Poster
Nonparametric Identification of Latent Concepts
Yujia Zheng · Shaoan Xie · Kun Zhang
East Exhibition Hall A-B #E-1809
We are born with the ability to learn concepts by comparing diverse observations. This helps us to understand the new world in a compositional manner and facilitates extrapolation, as objects naturally consist of multiple concepts. In this work, we argue that the cognitive mechanism of comparison, fundamental to human learning, is also vital for machines to recover true concepts underlying the data. This offers correctness guarantees for the field of concept learning, which, despite its impressive empirical successes, still lacks general theoretical support. Specifically, we aim to develop a theoretical framework for the identifiability of concepts with multiple classes of observations. We show that with sufficient diversity across classes, hidden concepts can be identified without assuming specific concept types, functional relations, or parametric generative models. Interestingly, even when conditions are not globally satisfied, we can still provide alternative guarantees for as many concepts as possible based on local comparisons, thereby extending the applicability of our theory to more flexible scenarios. Moreover, the hidden structure between classes and concepts can also be identified nonparametrically. We validate our theoretical results in both synthetic and real-world settings.
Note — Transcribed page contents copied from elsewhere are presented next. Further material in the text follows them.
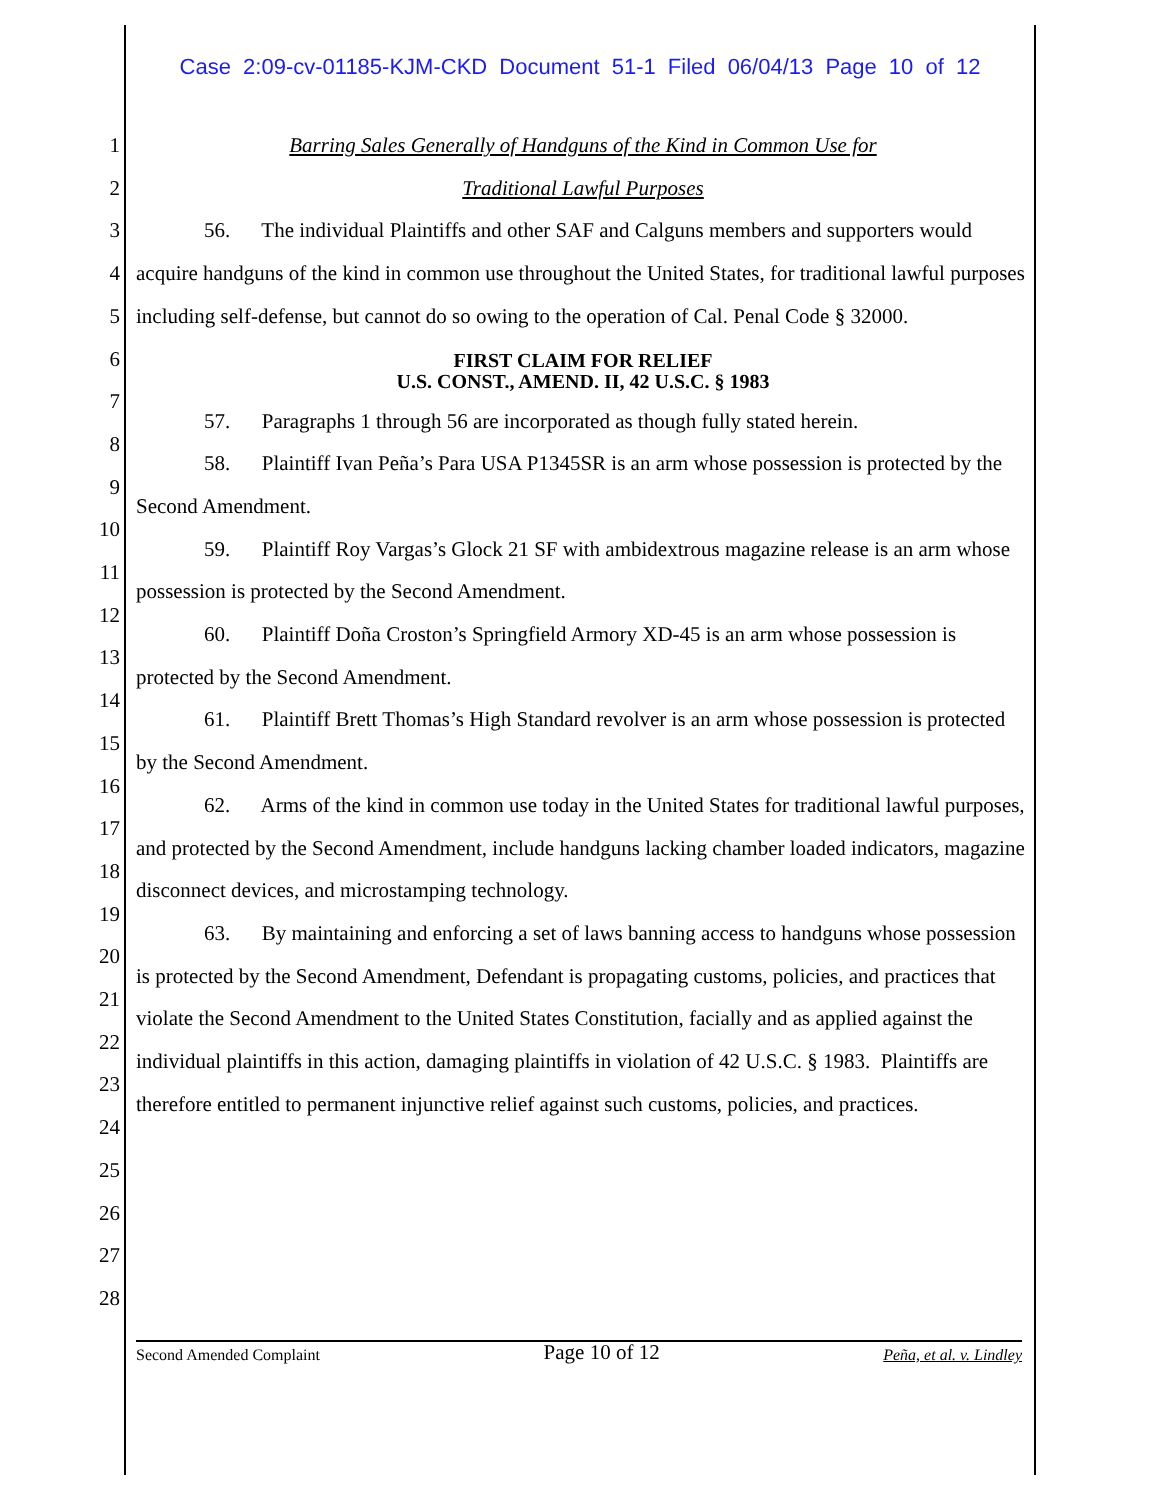Case 2:09-cv-01185-KJM-CKD Document 51-1 Filed 06/04/13 Page 10 of 12
1
2
3
4
5
6
7
8
9
10
11
12
13
14
15
16
17
18
19
20
21
22
23
24
25
26
27
28
Barring Sales Generally of Handguns of the Kind in Common Use for
Traditional Lawful Purposes
56. The individual Plaintiffs and other SAF and Calguns members and supporters would acquire handguns of the kind in common use throughout the United States, for traditional lawful purposes including self-defense, but cannot do so owing to the operation of Cal. Penal Code § 32000.
FIRST CLAIM FOR RELIEF
U.S. CONST., AMEND. II, 42 U.S.C. § 1983
57. Paragraphs 1 through 56 are incorporated as though fully stated herein.
58. Plaintiff Ivan Peña’s Para USA P1345SR is an arm whose possession is protected by the Second Amendment.
59. Plaintiff Roy Vargas’s Glock 21 SF with ambidextrous magazine release is an arm whose possession is protected by the Second Amendment.
60. Plaintiff Doña Croston’s Springfield Armory XD-45 is an arm whose possession is protected by the Second Amendment.
61. Plaintiff Brett Thomas’s High Standard revolver is an arm whose possession is protected by the Second Amendment.
62. Arms of the kind in common use today in the United States for traditional lawful purposes, and protected by the Second Amendment, include handguns lacking chamber loaded indicators, magazine disconnect devices, and microstamping technology.
63. By maintaining and enforcing a set of laws banning access to handguns whose possession is protected by the Second Amendment, Defendant is propagating customs, policies, and practices that violate the Second Amendment to the United States Constitution, facially and as applied against the individual plaintiffs in this action, damaging plaintiffs in violation of 42 U.S.C. § 1983. Plaintiffs are therefore entitled to permanent injunctive relief against such customs, policies, and practices.
Second Amended Complaint Page 10 of 12 Peña, et al. v. Lindley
Imagine how we learn about the world as children. We see many different things – a fluffy cat, a furry dog, a feathered bird – and by comparing them, we start to understand underlying concepts like "animal," "furry," or "has wings." This ability to compare diverse examples helps us make sense of new things we've never encountered before.This paper argues that a similar process of comparison is crucial for computers to truly learn the basic concepts hidden in data. While current computer learning methods are powerful, they often lack a solid guarantee that they're learning the right concepts.Our work provides a new understanding of how computers can reliably identify these hidden concepts. We show that if a computer system is fed enough varied examples across different categories, it can pinpoint the fundamental concepts without needing to be told beforehand what types of concepts to look for or how they are connected.Even when the data is not perfectly diverse, our approach can still identify as many concepts as possible by making local comparisons. Furthermore, this method can also uncover the natural relationships between different categories of data and the concepts they represent. We've tested these ideas and confirmed they work, both in controlled experiments and with real-world datasets.